Lines with the word "down" in them are the ones to copy from the records.

◆ ◆ ◆ ◆ ◆

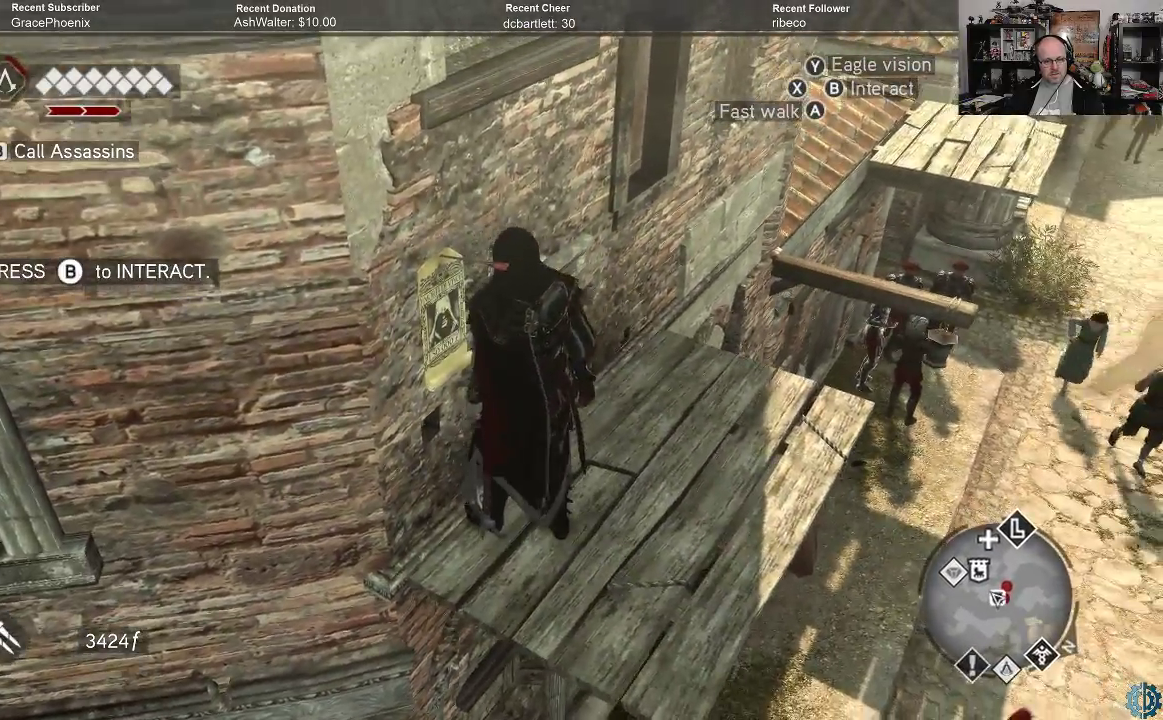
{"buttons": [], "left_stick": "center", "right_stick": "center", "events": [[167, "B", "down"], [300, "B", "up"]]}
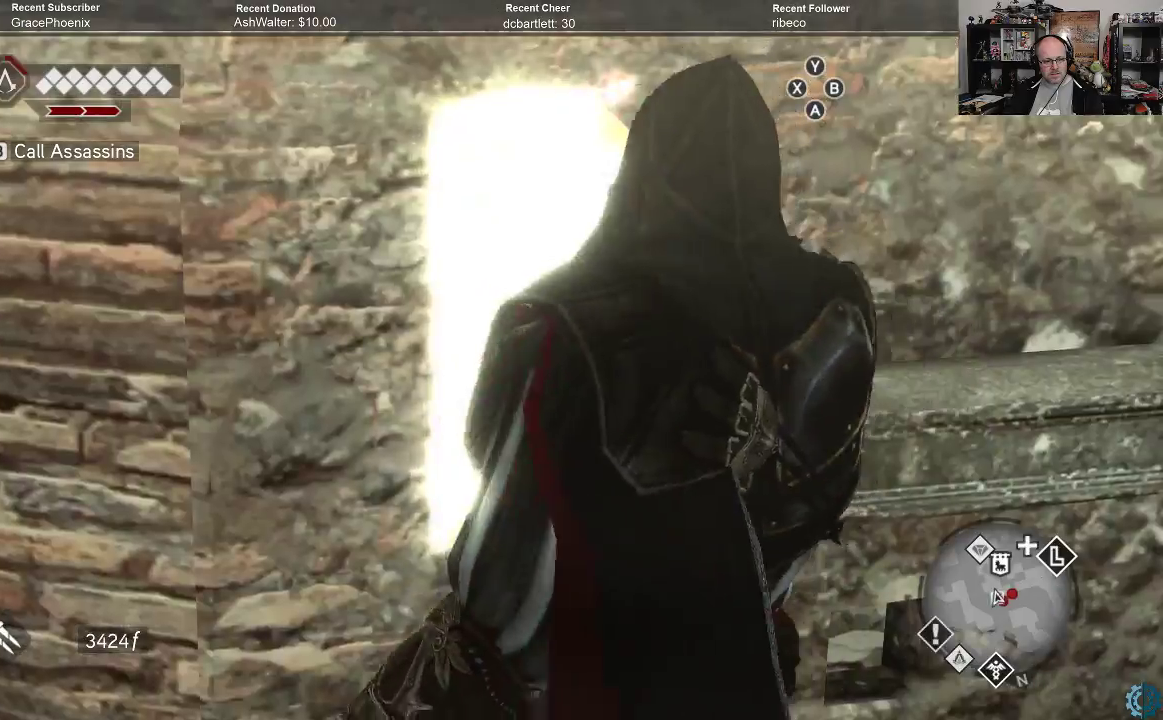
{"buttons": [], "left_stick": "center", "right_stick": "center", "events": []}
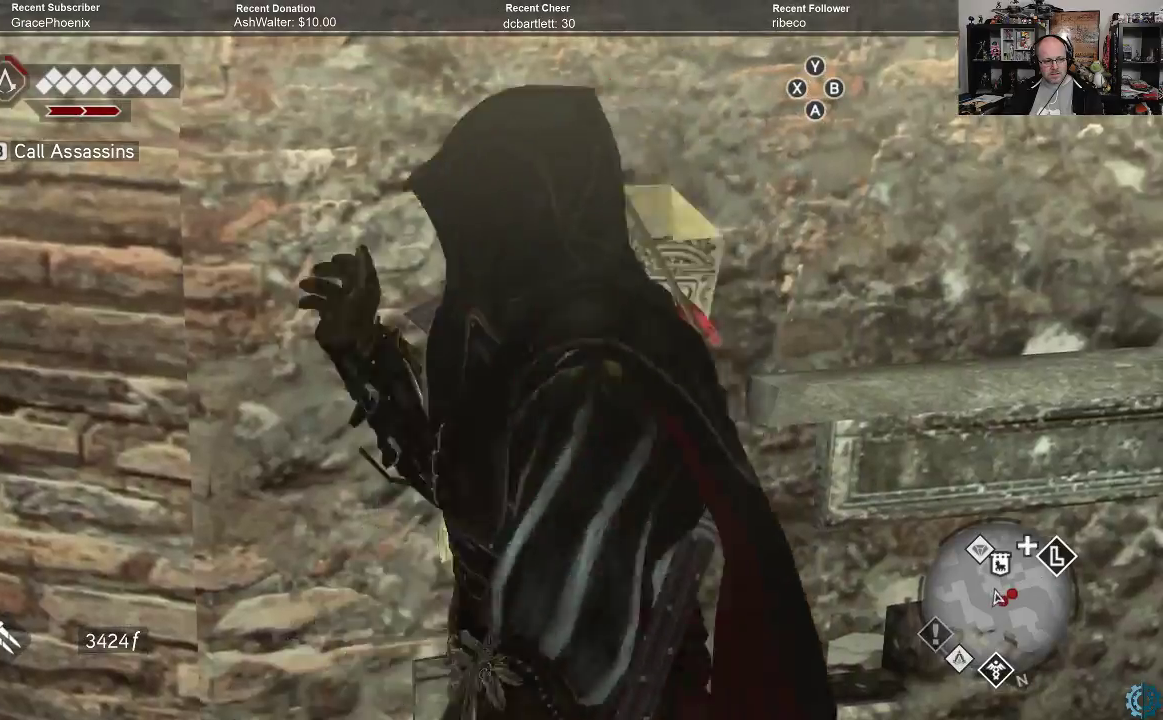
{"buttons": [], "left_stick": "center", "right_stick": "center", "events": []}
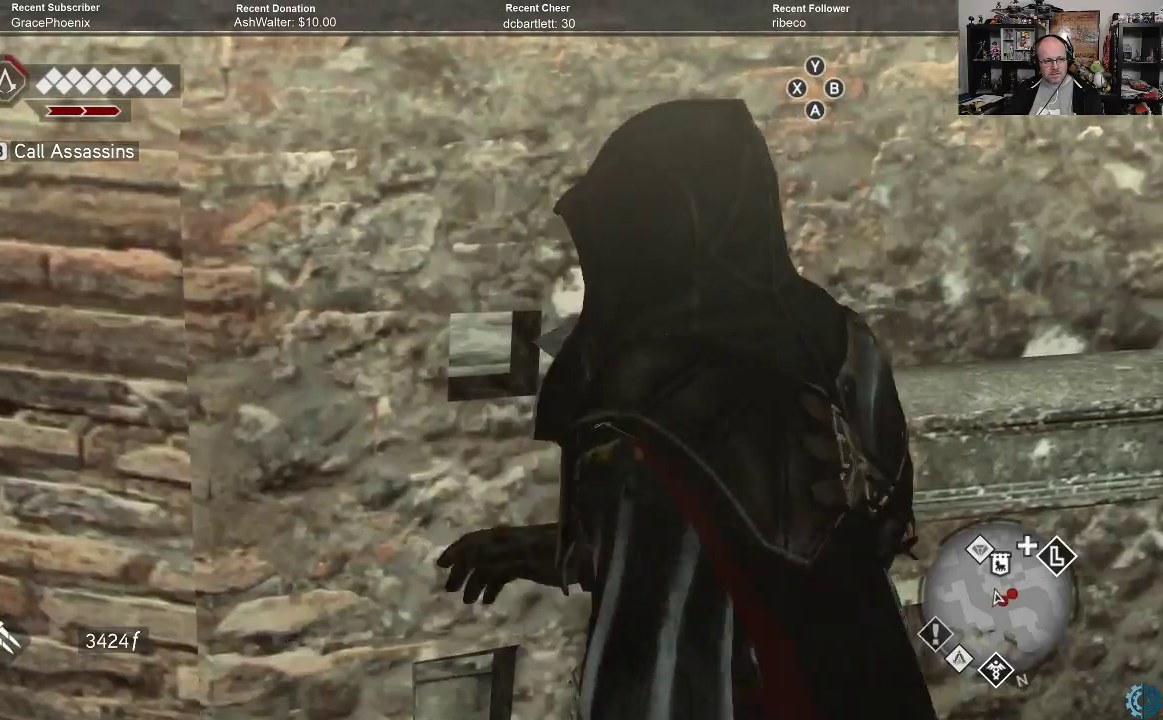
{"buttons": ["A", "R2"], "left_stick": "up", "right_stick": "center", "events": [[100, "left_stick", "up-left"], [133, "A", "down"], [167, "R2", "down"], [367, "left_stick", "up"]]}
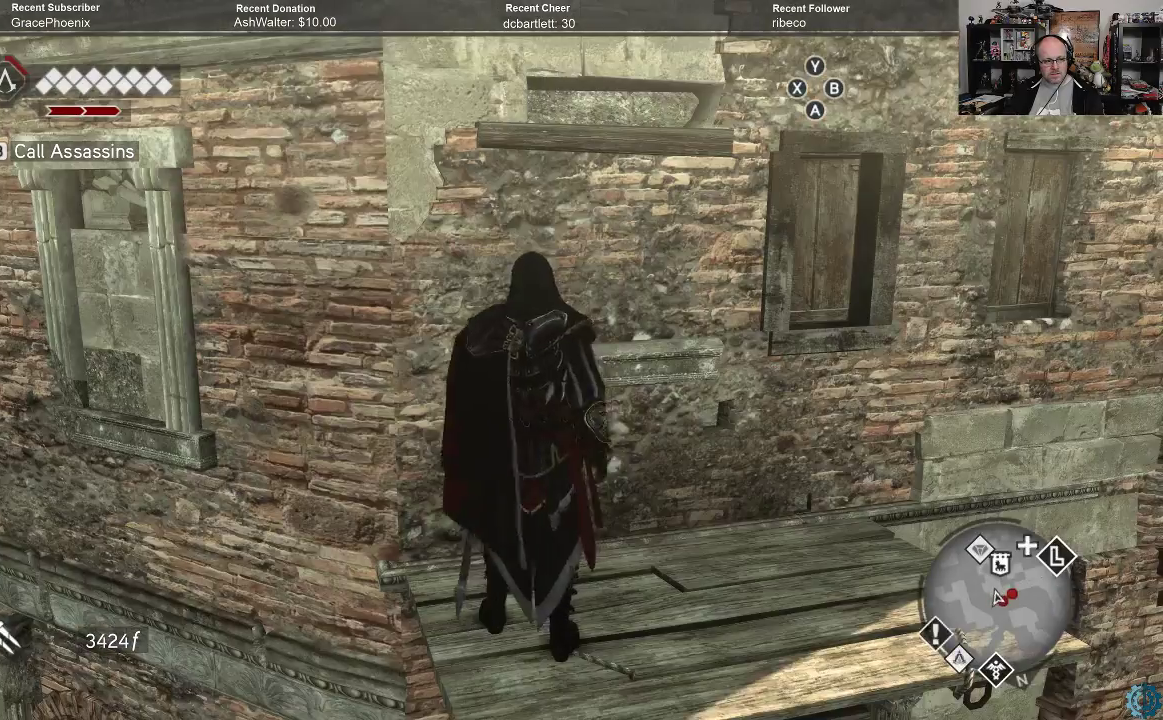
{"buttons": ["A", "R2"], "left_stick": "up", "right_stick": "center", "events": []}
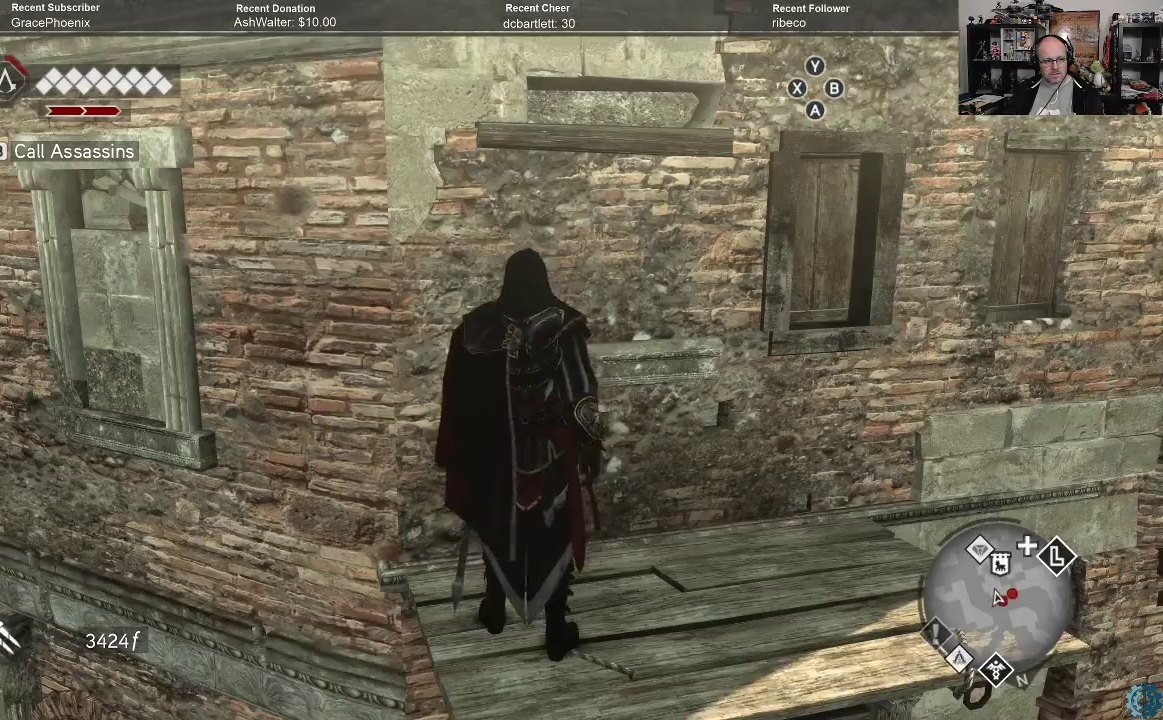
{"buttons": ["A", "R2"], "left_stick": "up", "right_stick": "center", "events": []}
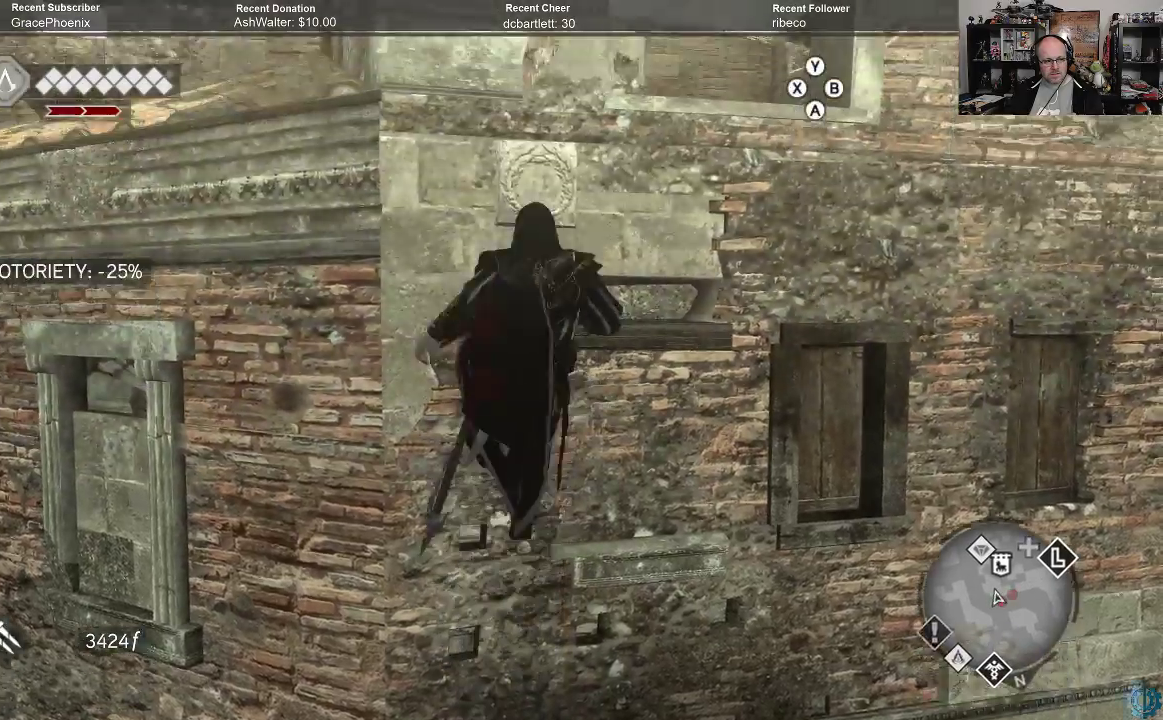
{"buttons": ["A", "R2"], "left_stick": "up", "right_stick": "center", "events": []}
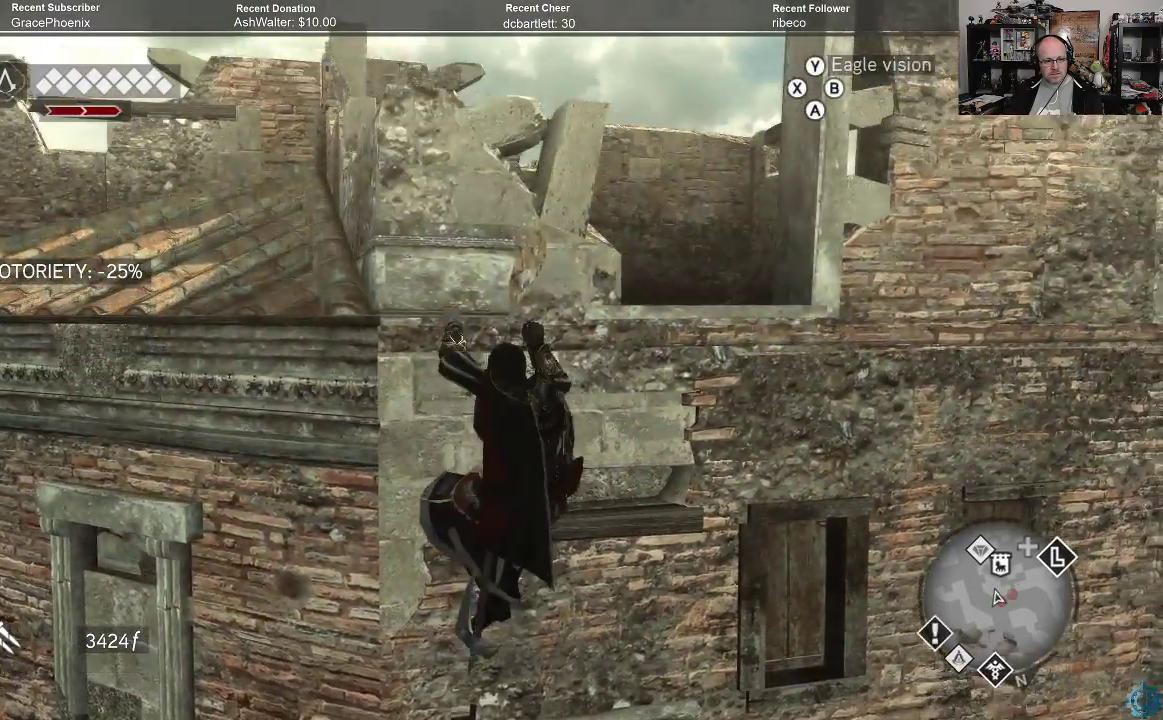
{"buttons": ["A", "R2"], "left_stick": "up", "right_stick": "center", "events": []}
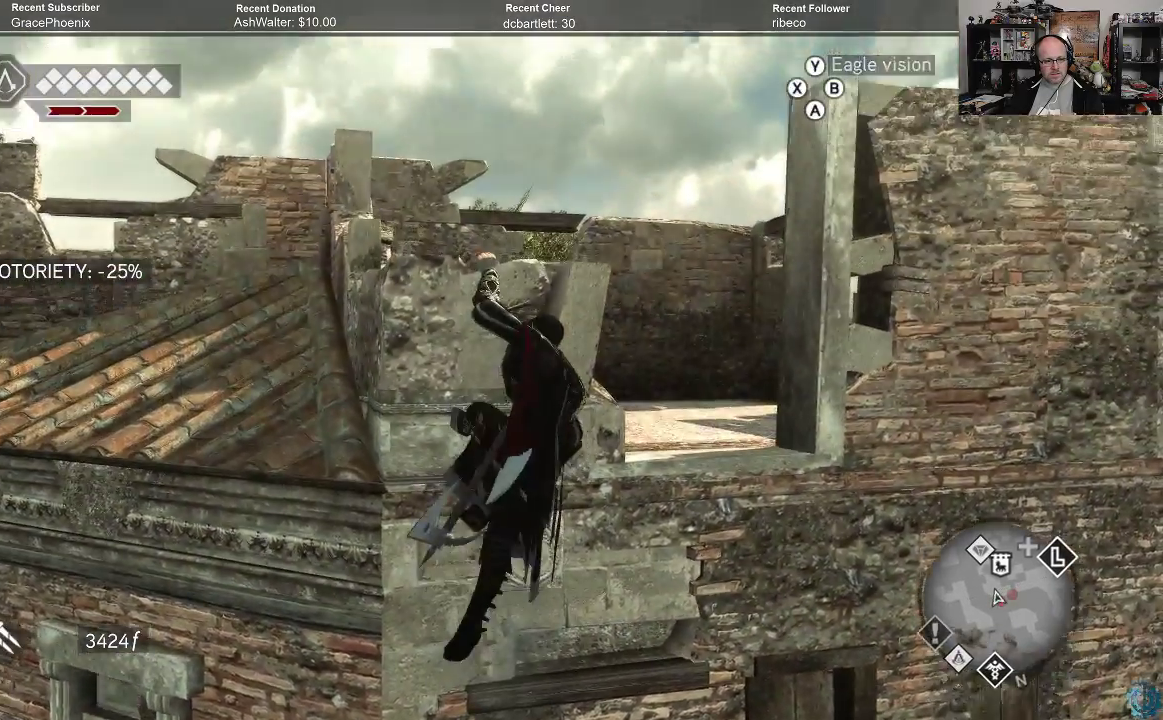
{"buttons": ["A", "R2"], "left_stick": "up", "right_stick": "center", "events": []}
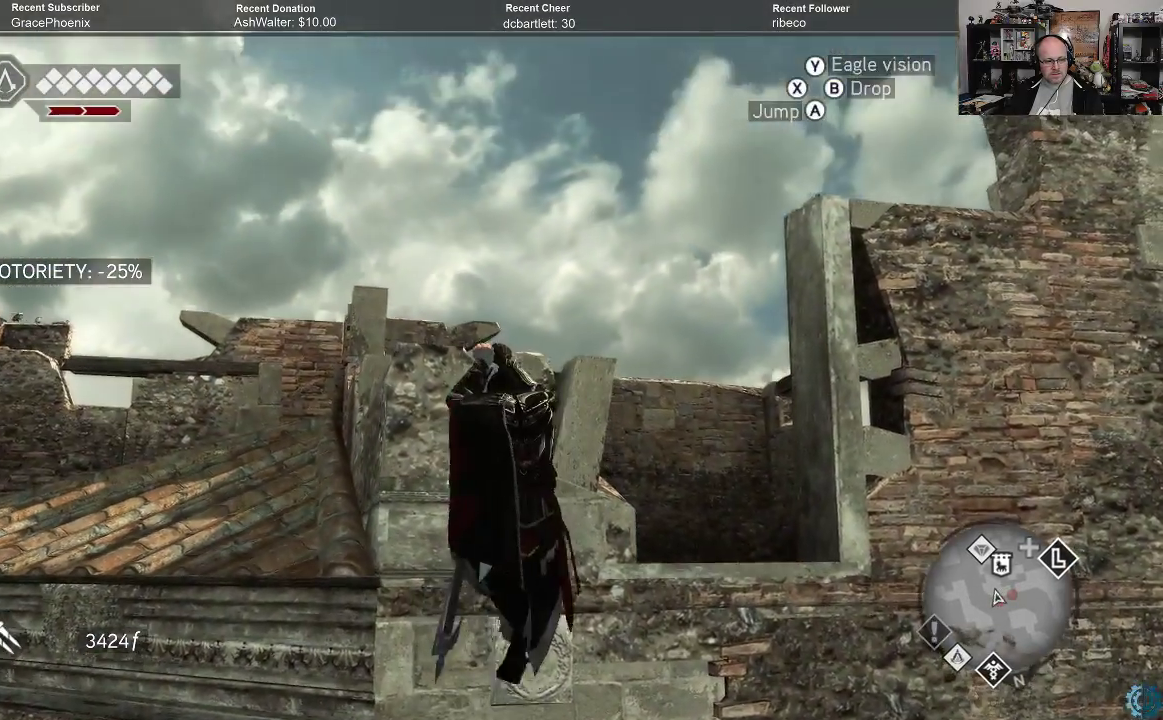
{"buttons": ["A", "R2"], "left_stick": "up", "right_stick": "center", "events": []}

◆ ◆ ◆ ◆ ◆

▶ _Answer to this task_
{"buttons": [], "left_stick": "center", "right_stick": "center", "events": [[167, "B", "down"], [300, "B", "up"]]}
{"buttons": ["A", "R2"], "left_stick": "up", "right_stick": "center", "events": [[100, "left_stick", "up-left"], [133, "A", "down"], [167, "R2", "down"], [367, "left_stick", "up"]]}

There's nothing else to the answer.